Gather every line in the listing below that contains the word "right", and copy each one in full.

+++ INFORMATION SHOWN +++

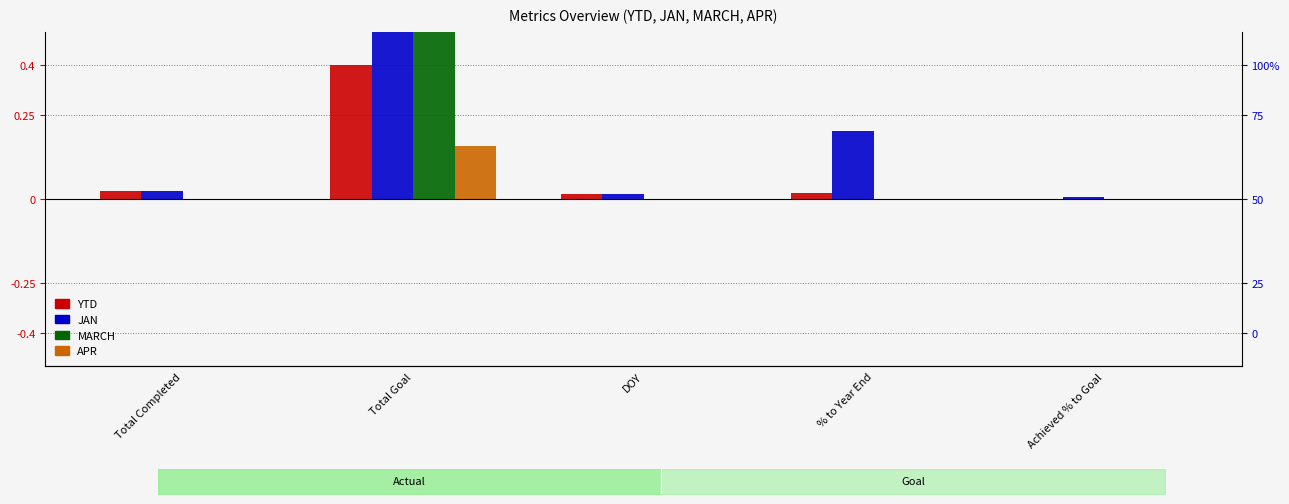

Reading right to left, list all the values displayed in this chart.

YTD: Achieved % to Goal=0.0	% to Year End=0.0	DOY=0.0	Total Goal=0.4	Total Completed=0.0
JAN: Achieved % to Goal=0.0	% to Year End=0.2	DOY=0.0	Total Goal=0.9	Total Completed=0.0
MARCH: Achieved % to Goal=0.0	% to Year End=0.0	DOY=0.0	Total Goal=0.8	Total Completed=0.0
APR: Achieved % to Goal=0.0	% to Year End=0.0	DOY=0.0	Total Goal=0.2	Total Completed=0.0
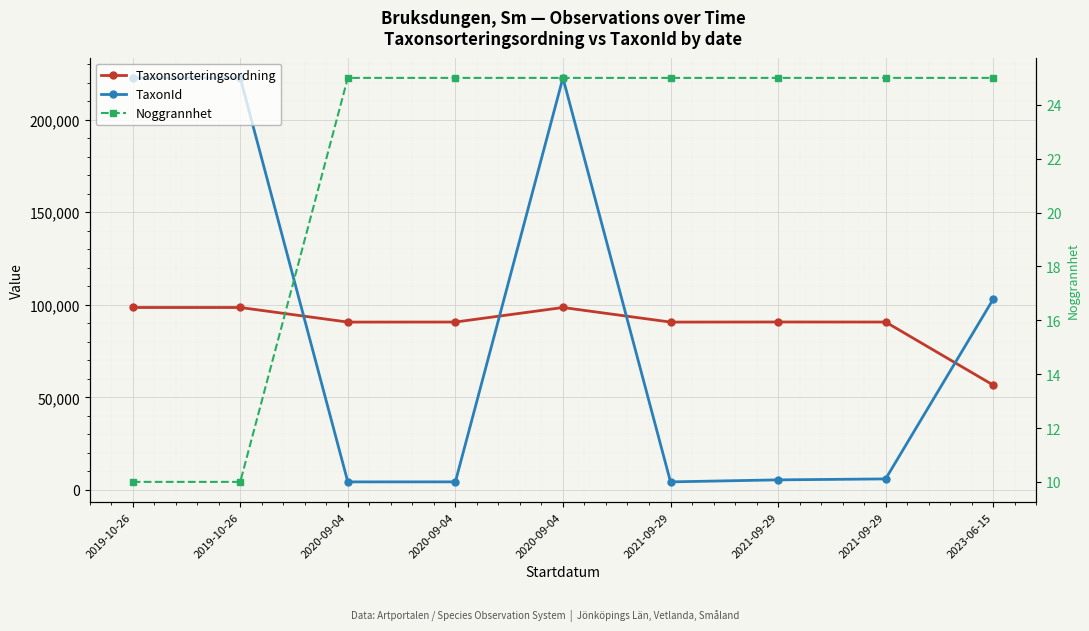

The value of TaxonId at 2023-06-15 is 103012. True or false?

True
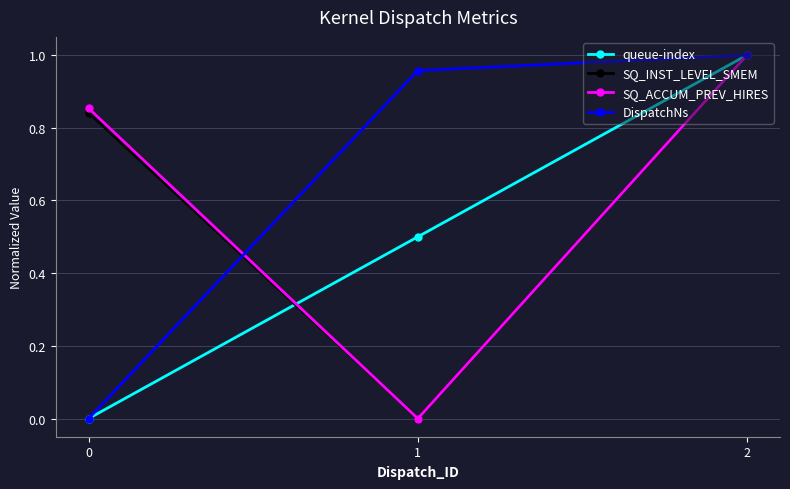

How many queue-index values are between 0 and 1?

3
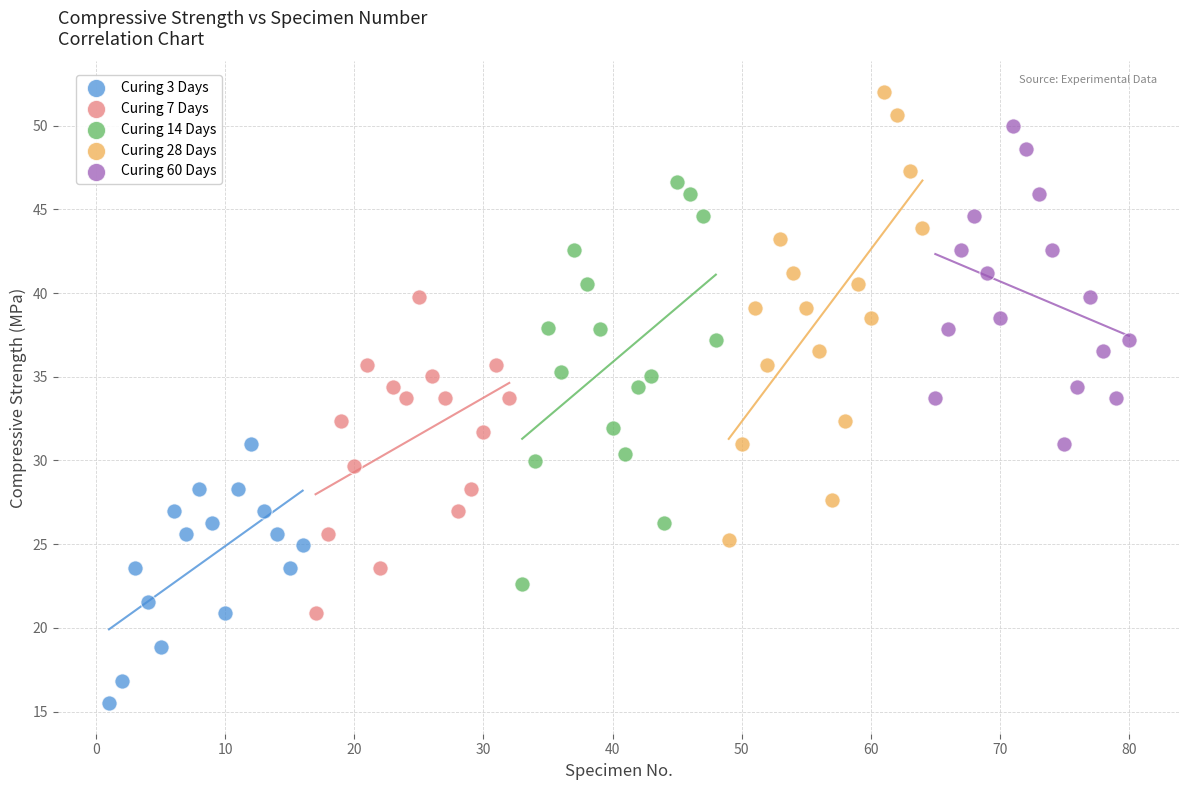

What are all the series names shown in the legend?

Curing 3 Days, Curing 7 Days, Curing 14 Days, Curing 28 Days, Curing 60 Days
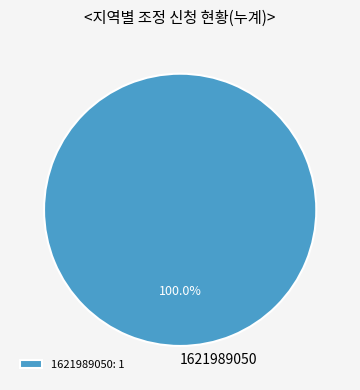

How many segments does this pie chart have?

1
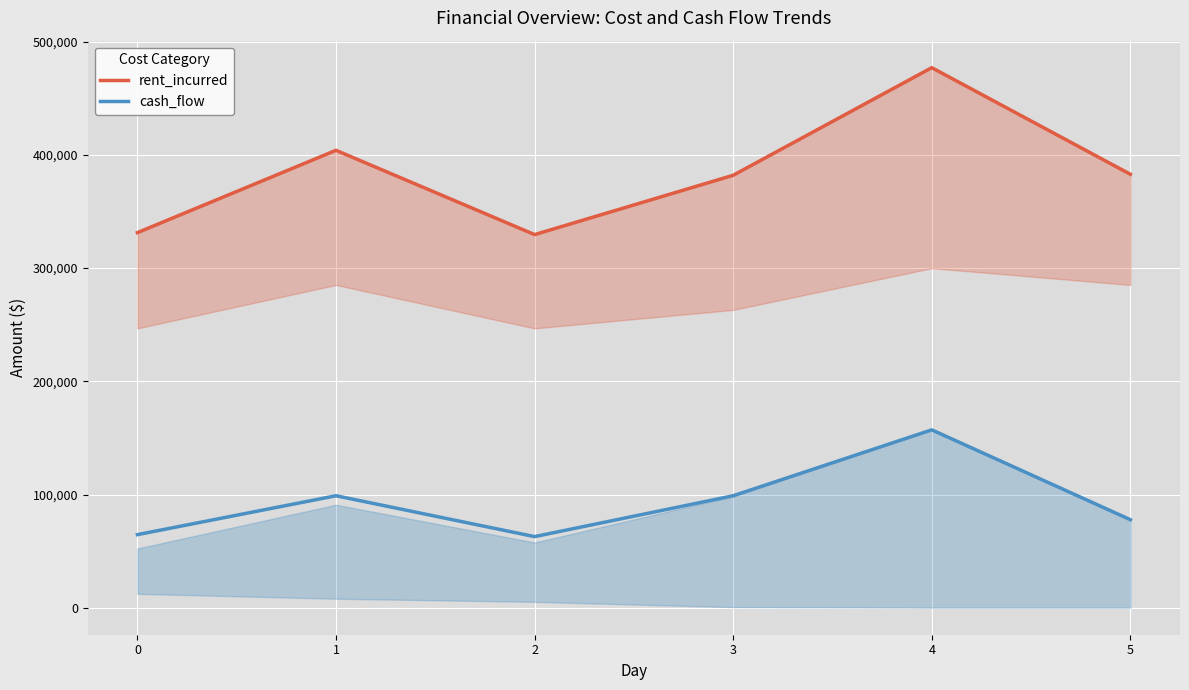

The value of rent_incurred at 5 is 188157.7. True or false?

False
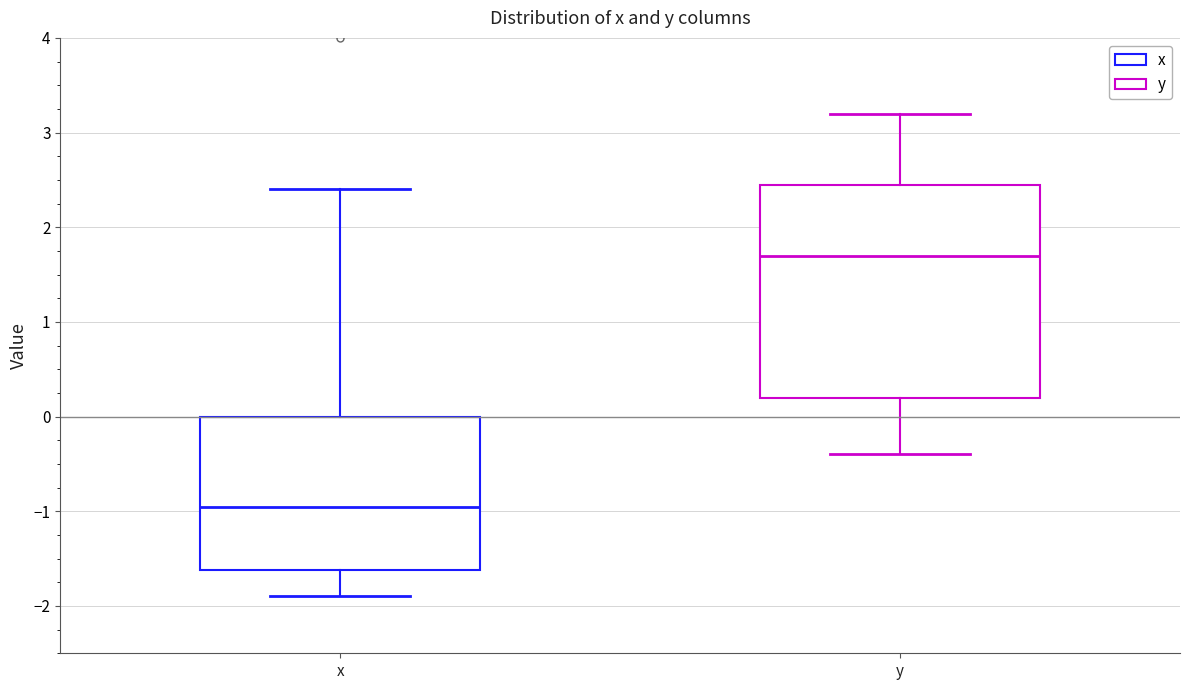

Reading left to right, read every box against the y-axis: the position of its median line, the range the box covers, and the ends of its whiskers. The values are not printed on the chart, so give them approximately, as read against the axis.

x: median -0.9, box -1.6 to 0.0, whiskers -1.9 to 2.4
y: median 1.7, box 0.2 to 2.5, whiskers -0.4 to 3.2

+++
+++ INFORMATION SHOWN +++

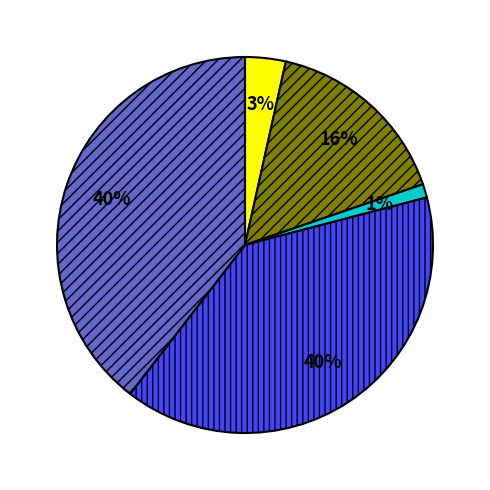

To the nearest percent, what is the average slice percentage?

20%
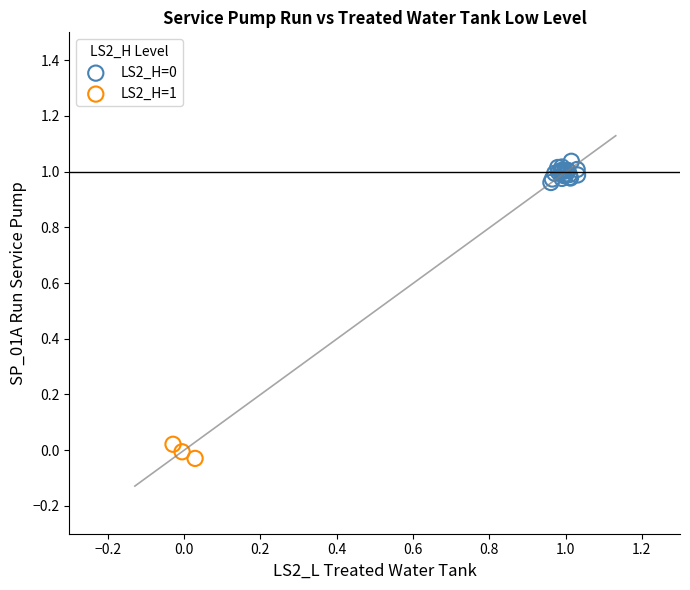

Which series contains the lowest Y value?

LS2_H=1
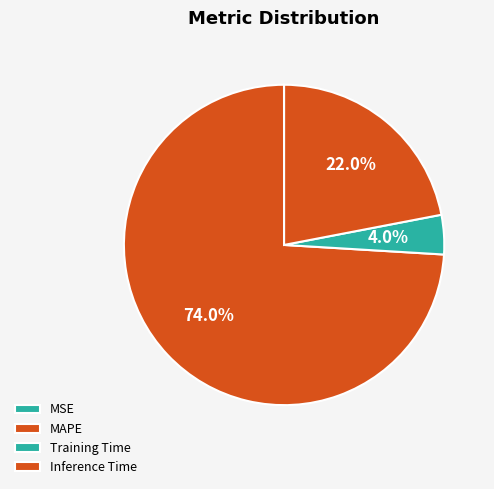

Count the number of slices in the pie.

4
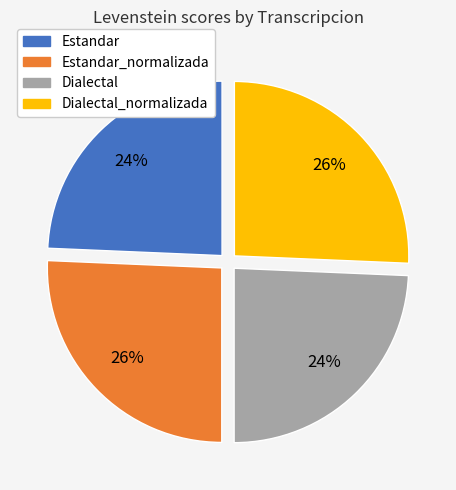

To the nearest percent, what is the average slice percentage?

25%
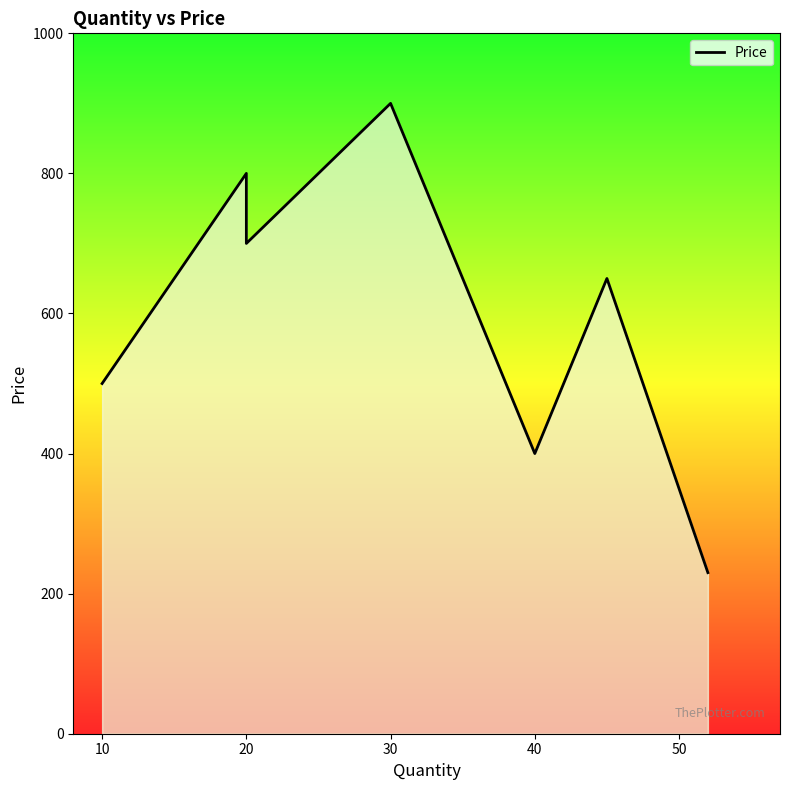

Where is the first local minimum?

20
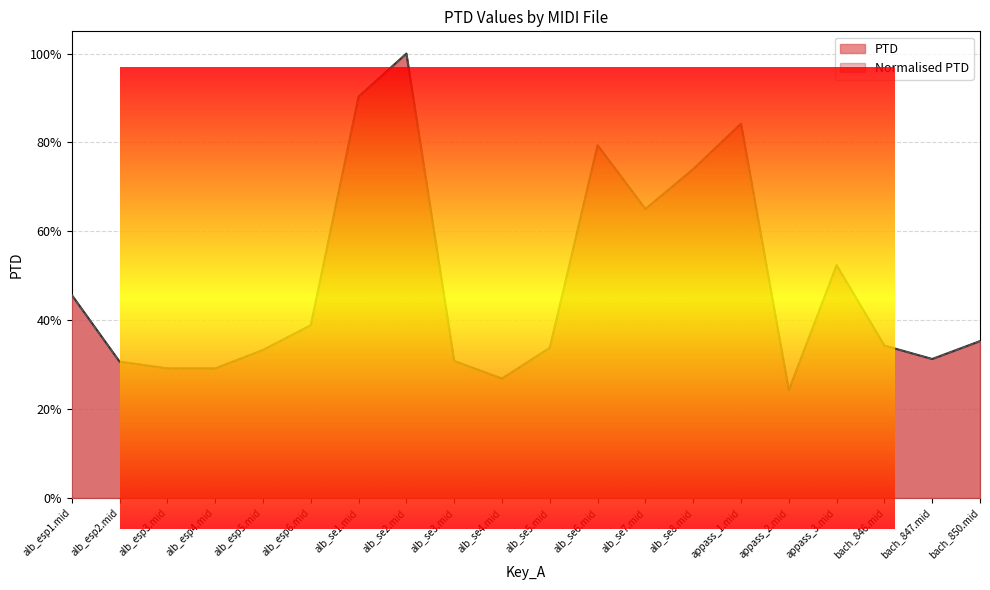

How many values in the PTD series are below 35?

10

+++
+++ INFORMATION SHOWN +++

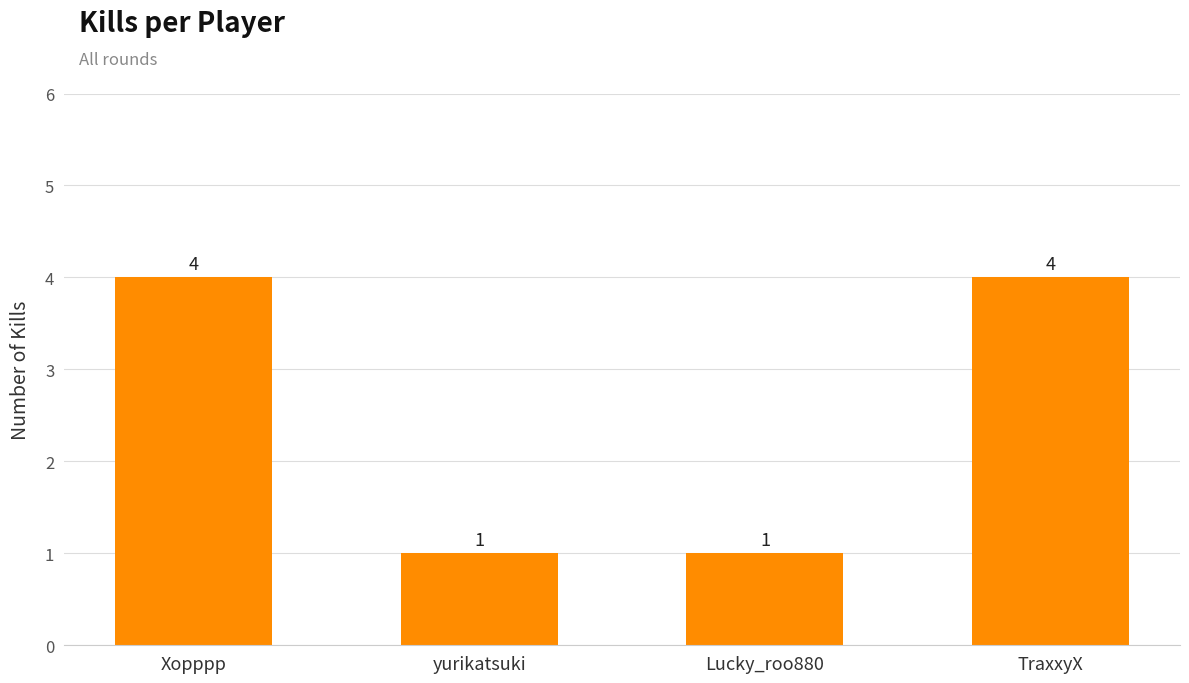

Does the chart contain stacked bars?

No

+++

#### [TASK RESPONSE]
Reading right to left, list all the values displayed in this chart.
Reading left to right, read every box against the y-axis: the position of its median line, the range the box covers, and the ends of its whiskers. The values are not printed on the chart, so give them approximately, as read against the axis.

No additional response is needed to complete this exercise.